So, we have a brand new fighter aircraft going into service in a run-down Royal Air Force when its own cousin has rendered it obsolete. Sounds like a plot-line for “Yes, Minister”. But did it sit down and cry? Not Likely!! Clearly outflown and outgunned by the German machines it met as the War broke, it achieved considerable success in less well-known fields, and the defence of Malta made three famous as “Faith, Hope, and Charity”. Gloster Airplanes were sold to many other countries, and that had prompted a change of name from the “Gloucestershire Aircraft Company” to “Gloster Aircraft Company” as overseas customers had difficulties getting the name right. Is anyone surprised? How has our beloved language survived so long with all its intricasies of spilleng and pronounciashun? And is English still the number one language on this planet?
Their first success of the War was in Orkney where a Dornier flying boat was shot down. Hatston Airport is now an industrial estate where you can buy almost anything, and get almost anything made, if you know the right guy. I know, I lived there. It is where the ferry from Aberdeen will drop you if you visit. Gladiators were modified to fly off Carriers, with over half surviving till the end of the War. Their slower speed was an advantage here, and they were facing slower opposition. 36 were sold to China and did well until they met the Zeros. Then they were relegated to training duties. Their Ace pilot was Buffalo Wong.
There weren’t just three planes defending Malta. There were several, some being recycled as spares and repairs, but all did an excellent job in defending the island until Hurricanes finally arrived to bolster their defences. In fact, from the Arctic Circle in Norway and Finland to the Equator Gladiators worked tirelessly to the limit of their abilities, surviving the War, and continuing in a brave new world twenty years after they first flew.

### SOURCE EXCERPT
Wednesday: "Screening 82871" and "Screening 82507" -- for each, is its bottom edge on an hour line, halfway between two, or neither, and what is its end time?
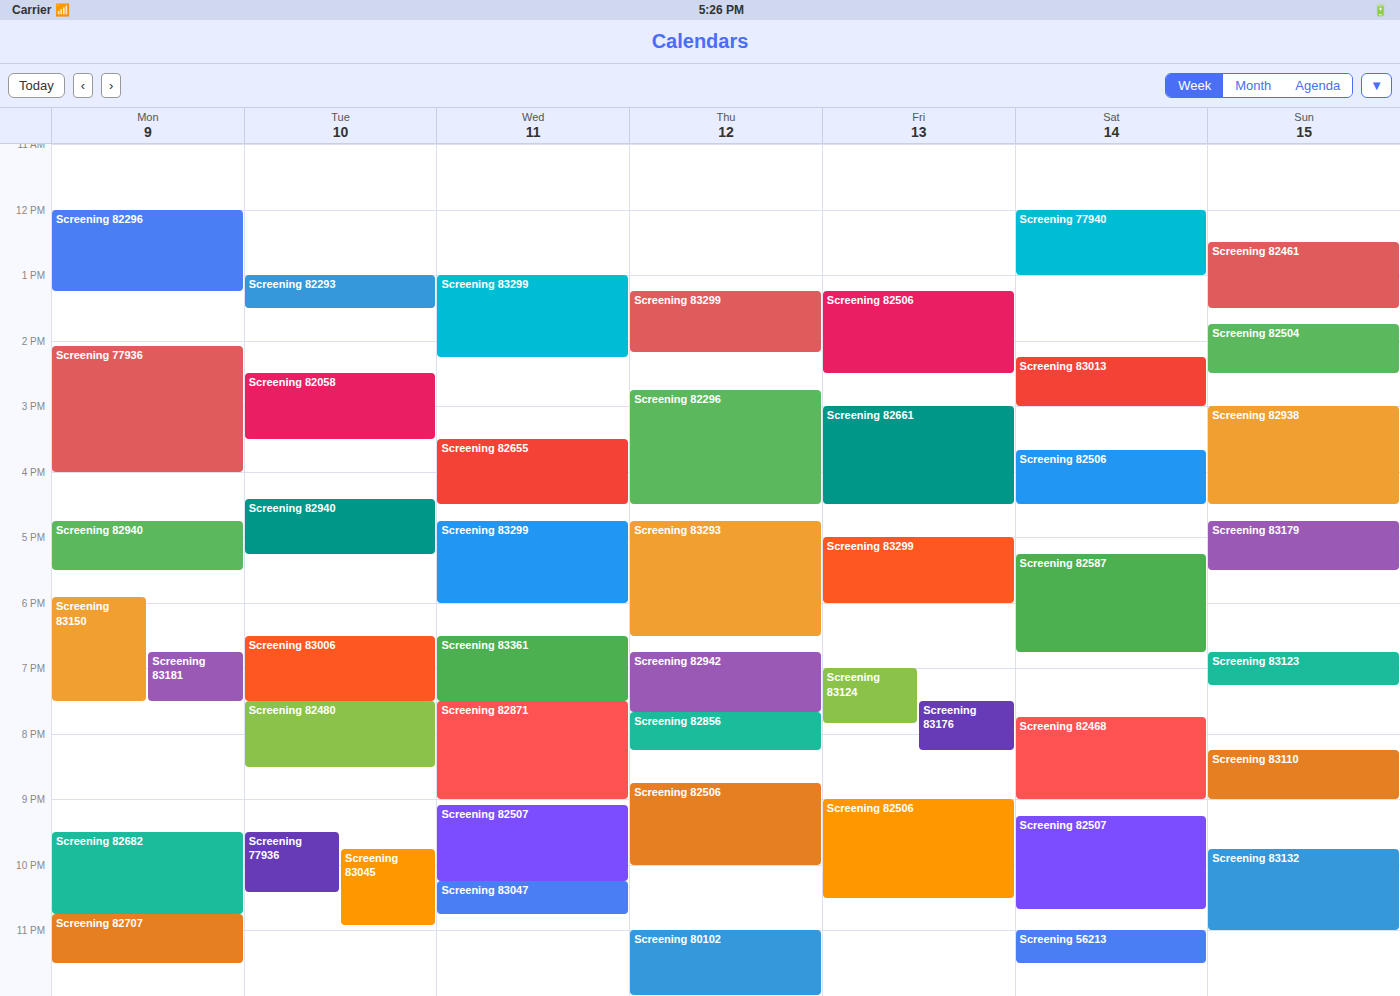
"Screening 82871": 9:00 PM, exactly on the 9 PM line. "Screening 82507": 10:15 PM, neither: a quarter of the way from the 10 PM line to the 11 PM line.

### TASK GOAL
Carry the passage on the Gloster Gladiator forward from its final sentence, writing the next part in the same voice.

### EXERCISE RESULT
So it was perhaps no surprise that when I saw a Gladiator kit at the Nats I got it. This had a grp fuz and cowl, and super plastic cabanes and wing struts which would anchor the wings in exactly the right place, I hoped. The servo tray anchored the cabanes, and also held the undercarriage in place. Neat! The wings and tail feathers were foam and balsa, so it looked an easy build and a fun plane to fly. The full instructions, I was assured, were all on the comprehensive plan. One modest sheet, printed on one side only. Maybe not so full! Well, at least it was not too expensive, and I really liked it, so it joined my Family for an eventful life.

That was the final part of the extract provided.